REFLECTIONS ON INTERVENTION: based on Patricia Thebez’ ‘Wildflower’


Text by Tulika Ahuja

Thanks, Faith for the edits!


Society constructs all kinds of structures to put us in boxes. If an artist’s privilege is resistance towards that order, perhaps as curators and creative arts managers, our role is to facilitate this rare freedom. When we offer direction, it should be without restriction to an artist’s output.

Patricia approached me with an idea to make a solo presentation of paintings as a way of marking her ten-year journey living with bipolar disorder. She walked me through pages of her sketchbook that revealed memories of this time. The watercolour, ink and crayon-marked papers traversed varying states of mind and seasonally prescribed chemical concoctions.

For her new body of paintings (which we later named ‘Wildflower’) and in her life, Patricia wanted to explore what it meant to be free. For the past ten years, she had struggled with her diagnosis – not understanding what was going on with her body and mind.

In the months that followed, her planted seed for the exhibition grew. I observed changes in her daily routine. She took up rollerblading lessons and became acquainted with a group of beach tennis regulars.
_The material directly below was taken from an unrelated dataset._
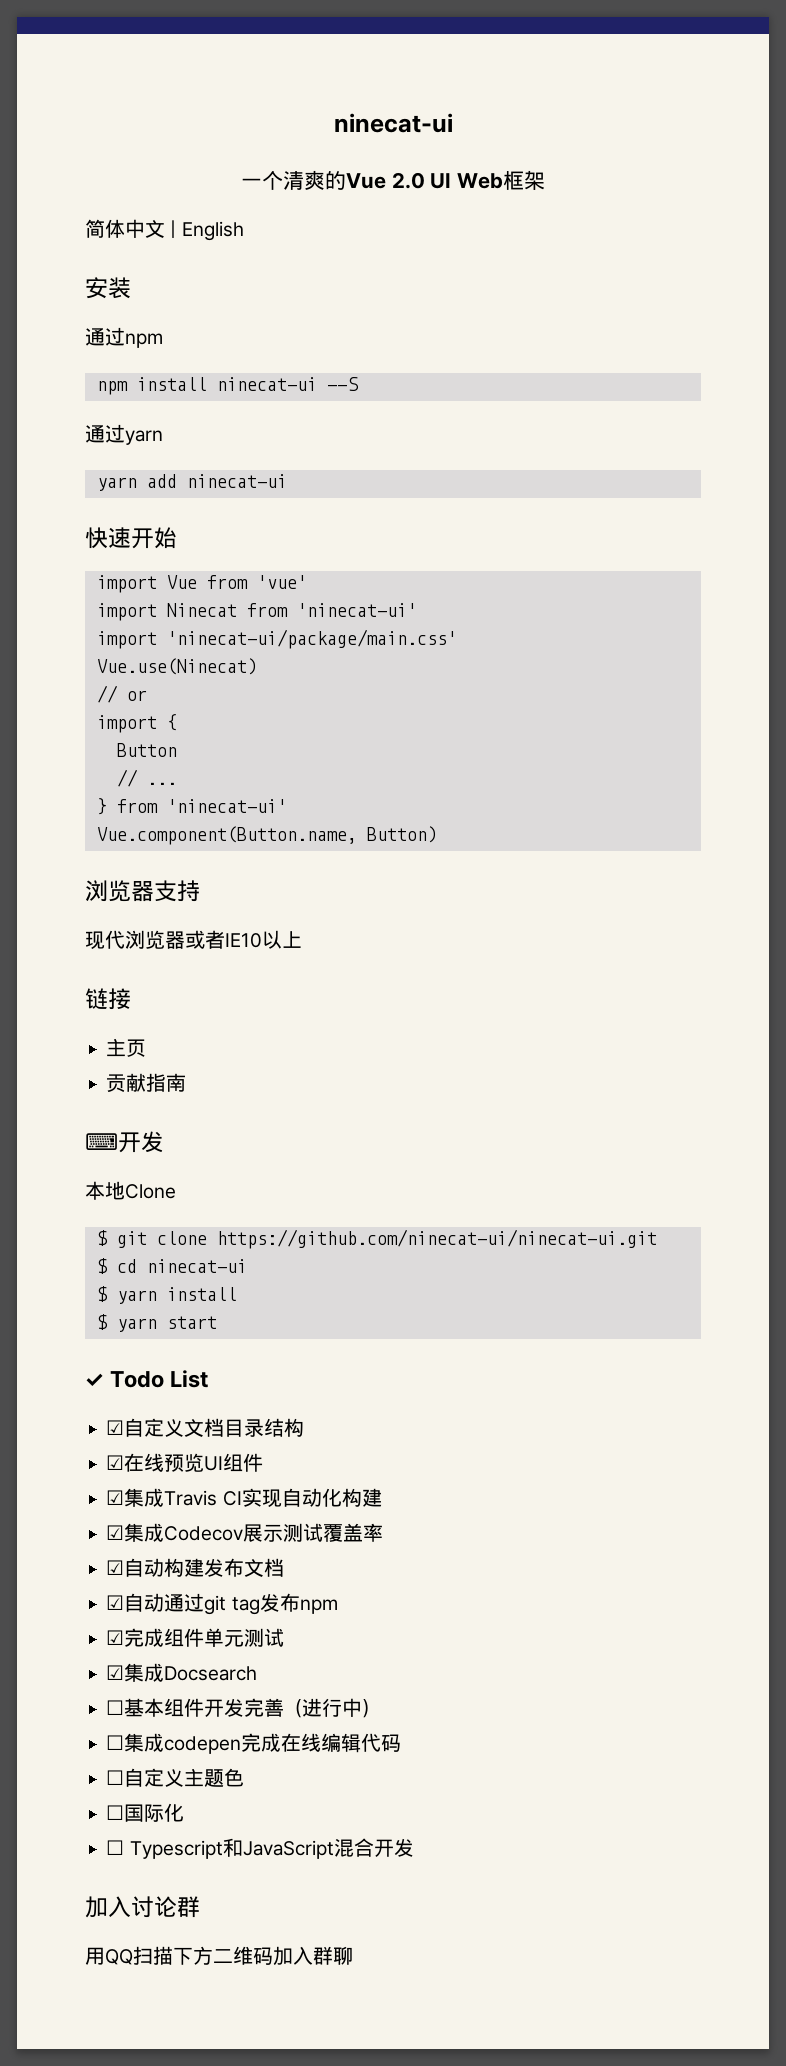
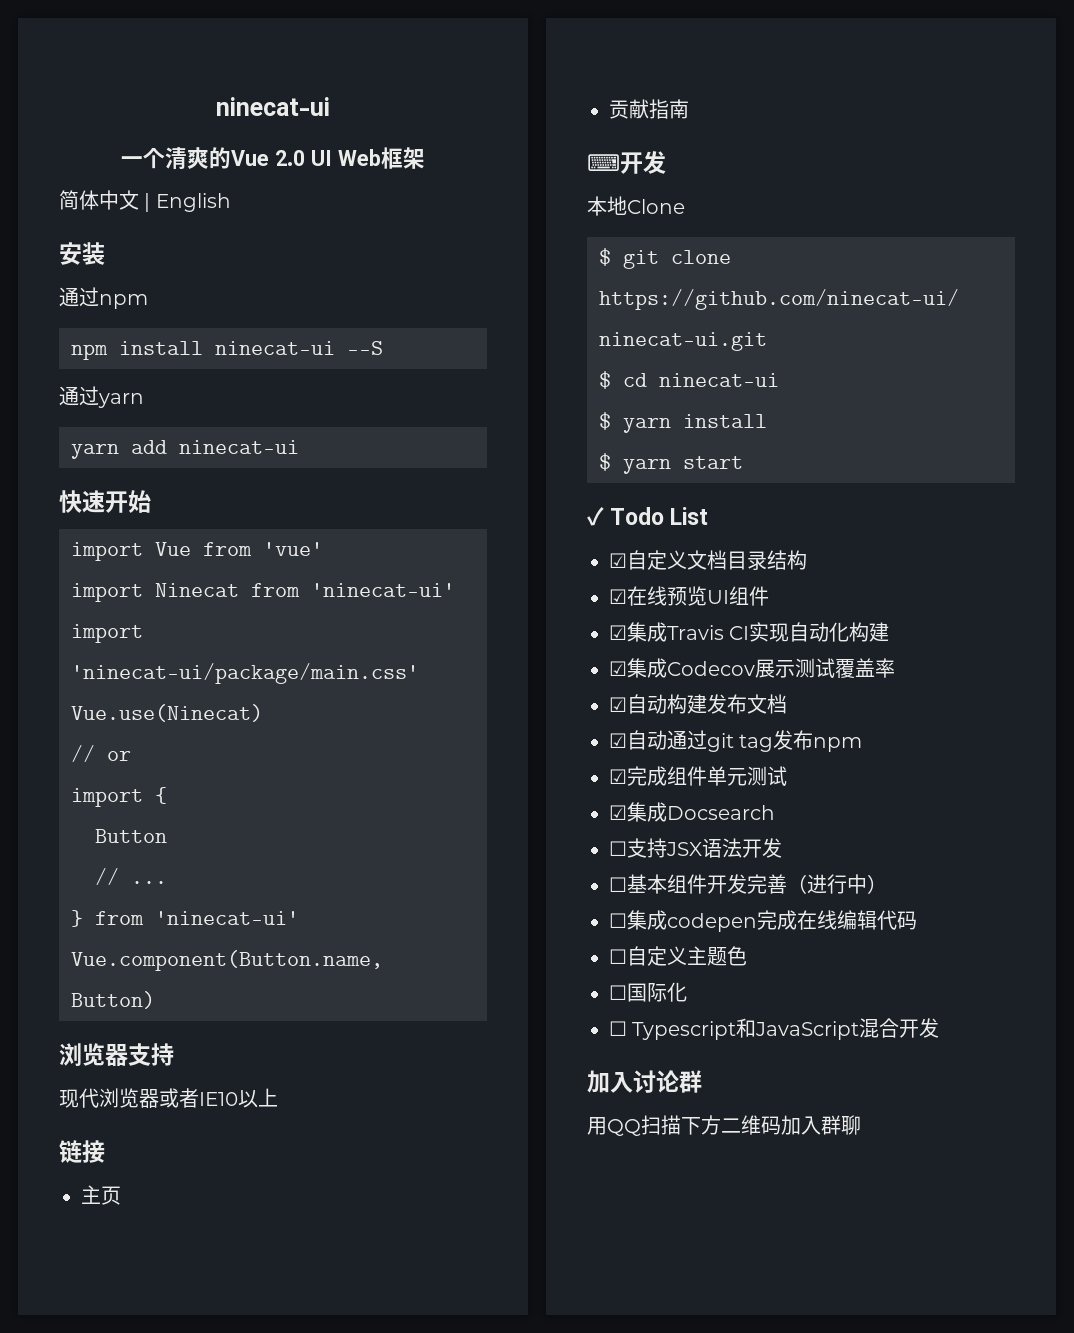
(258, 1673) none -> [609,838,782,858] // ☐支持JSX语法开发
Paintings were followed by more paintings, with pastels turning into neon and bolder hues.

Contemplating boundaries, Patricia pondered her inner and outer realities. She painted the experience of being in her own skin using signature abstract expressionist strokes. Her relational encounters with society, family and friends turned into brain fodder, which translated into repetitive lines and dots.

Around this peak-pandemic period, going on walks with artists had become an outlet for me to discuss ideas. ‘A Trip to Bukit Timah Quarry’ was Patricia’s response to our walk and in hindsight, an acute rendering of how strange and dangerous the forest had first appeared to her. This painting was perhaps my intervention in her ‘Wildflower’ garden.

Soon after that walk, Patricia made the eighth and final painting of the ‘Wildflower’ series, naming it ‘My Own Kind of Flower’. The piece evokes an intertwined dance with her environment, body laid bare, unafraid of the viewer’s gaze. Patricia had eaten a big plate of courage, and a healthy, blossoming flower had danced through her body. “People often have the impression that I am strange and dangerous at first but that happens because there is little understanding between us”.

In my observation, she saw pieces of herself in ‘(Our) Trip to Bukit Timah Quarry’. Her efforts to remember and record the natural rock formations, marshy leaves and porous underbellies of flower petals perhaps encouraged an acceptance of her own strangeness.

Intervening with the influences of another's creative process can send them either farther away, or bring them slightly closer. Patricia’s ‘Wildflower’ series, created over a four month period, stands for overcoming someone else’s footing in your narrative, and growing at a pace that frees you.


Patricia Thebez (b. 1989) is an artist based in Jakarta, Indonesia. Earlier in her life, she pursued fashion design as she was always intrigued by the relationship humans have with their bodies and identities. She began exploring watercolor and abstract painting as a means to cope with her bipolar disorder. She finds the process of mark making calming, spontaneous, and liberating. She gravitates towards free form and colors, which allow her to engage in an honest dialogue.